To be fair, there are lots of reasons.  This cradle Catholic, rule-following, overly organized, perfectionist has a little bit of hippie in her.  I love free days.  I love where I can just move from routine to routine with my children.  I also love filling their education with Jesus.  I want them to be productive, faithfully Christian people.  I love saying I’ve taught two of them to read.  I love finishing our school work, and then deciding spontaneously to jump in the car for a park trip.  But there’s a bigger reason than all of these that I’ve been too ashamed to say.

I love being with my children.

My favorite season in life was having little ones filling my house before any of them were old enough for school.  We just…spent the day together.  I saw them learn about the world around them, develop, and grow.  And we just lived in the present.  We snuggled a lot.  We rested.  We read books and played.  We were together.  And I always thought I’d put my children in school.  I was adamantly against ever homeschooling.  I did not have the patience, was too afraid of the huge commitment.  But, the February before my oldest was supposed to start school, I started deeply mourning the loss of our time together.  At that time, I felt Him tapping me on the shoulder.

Hey.  So, I need you to do something for Me.

So, I started reading.  I borrowed some books from a friend who was homeschooling her daughter down the block.  I went from absolutely no not! to Maybe this could work for a year.  So I prayed.  Hard.  And I felt called to do this.  I felt that it would stretch my patience and teach me to be less perfect and controlling.  To let go.  It would give me time with my children, instead of taking it away.  And we could still be together.

Each summer, before school starts, I read a lot again.  Teaching From Rest is always reread.  I say a novena and I discern what is best for our family this year.  I listen to Him and see if He is still calling us down this road.  And I sit down each of my children who will be at the school table.

Do you still want to be homeschooled? 

And I listen.  I weigh their opinion, because sometimes I know better than them.  But every year, they say the same thing.  Yes.  Yes, Mommy, I still want to be homeschooled.  And their reasons are always fundamentally the same.  They want to be able to play with their baby brother, they like finishing up and playing with their four year old sister.  They like helping me with stuff during the day.  They like being with me all day.

They love being with me.

How amazing.  They, these small and precious souls, would rather be with me all day than go off to be with a classroom full of friends.  That makes my heart sing.  They would rather play with their brother, run around with each other, and be with me at home than go off to school with kids their age.  That’s beautiful.

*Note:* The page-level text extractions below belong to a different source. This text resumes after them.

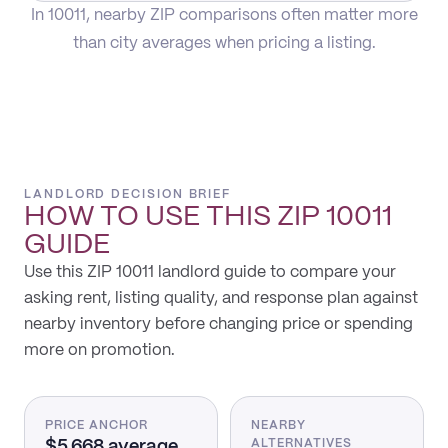
In 10011, nearby ZIP comparisons often matter more
than city averages when pricing a listing.
LANDLORD DECISION BRIEF
HOW TO USE THIS
ZIP 10011
GUIDE
Use this ZIP 10011 landlord guide to compare your
asking rent, listing quality, and response plan against
nearby inventory before changing price or spending
more on promotion.
PRICE ANCHOR
NEARBY
$5,668 average
ALTERNATIVES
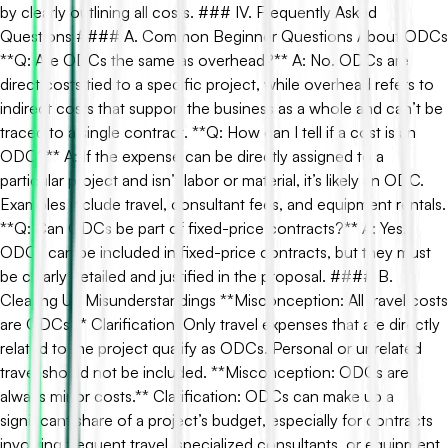
by clearly outlining all costs. ### IV. Frequently Asked
Questions #### A. Common Beginner Questions About ODCs
**Q: Are ODCs the same as overhead?** A: No. ODCs are
direct costs tied to a specific project, while overhead refers to
indirect costs that support the business as a whole and can’t be
traced to a single contract. **Q: How can I tell if a cost is an
ODC?** A: If the expense can be directly assigned to a
particular project and isn’t labor or material, it’s likely an ODC.
Examples include travel, consultant fees, and equipment rentals.
**Q: Can ODCs be part of fixed-price contracts?** A: Yes,
ODCs can be included in fixed-price contracts, but they must
be clearly detailed and justified in the proposal. #### B.
Clearing Up Misunderstandings **Misconception: All travel costs
are ODCs.** Clarification: Only travel expenses that are directly
related to the project qualify as ODCs. Personal or unrelated
travel should not be included. **Misconception: ODCs are
always minor costs.** Clarification: ODCs can make up a
significant share of a project’s budget, especially for contracts
involving frequent travel, specialized consultants, or equipment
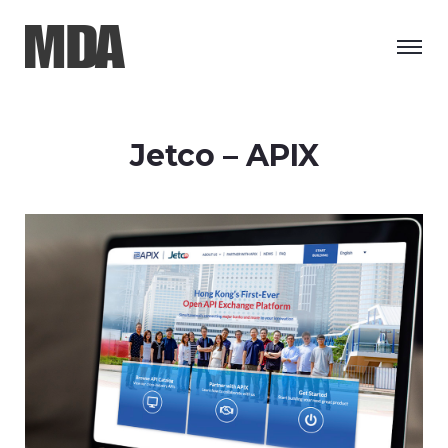
Jetco – APIX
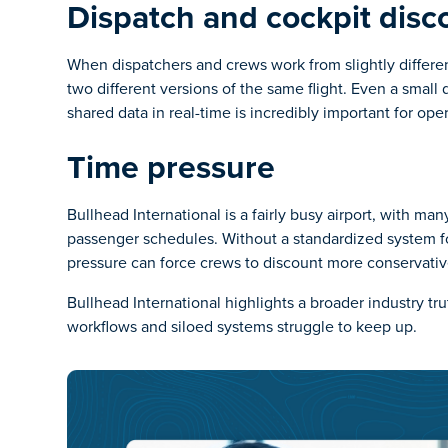
Dispatch and cockpit disc
When dispatchers and crews work from slightly differ
two different versions of the same flight. Even a smal
shared data in real-time is incredibly important for oper
Time pressure
Bullhead International is a fairly busy airport, with m
passenger schedules. Without a standardized system for
pressure can force crews to discount more conservati
Bullhead International highlights a broader industry t
workflows and siloed systems struggle to keep up.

I don’t know if we will homeschool forever.  I feel very strongly that this is a yearly calling.  We’ve had some really tough years where some nearly went to school mid-year.  We’ve struggled to find our groove for entire school years.  Some years, like this last one and the first year we homeschooled, were mostly full of beauty and peace.  As they have learned hard things in their lessons, I’ve learned tough lessons too.  Relax.  It will get done.  Don’t feel you have to do it all.  You are good enough.  

Someday, that school table will sit empty.  Whether it’s because they’ve moved onto a brick and mortar school, or because they are college-bound, their will come a morning when no one gathers around that small table.  We will not pull out books and sit.  I will not get my coffee, sit down, and take a breath to start another school day.  I will not feel stretched running after little ones and trying to stay on top of lessons.  I won’t be reminding them for the tenth time to put away their books.  And I will be so sad.  Because while they will go on and do amazing things and learn elsewhere, a season will be over. And we won’t be able to just be together.

And I love when we are all together.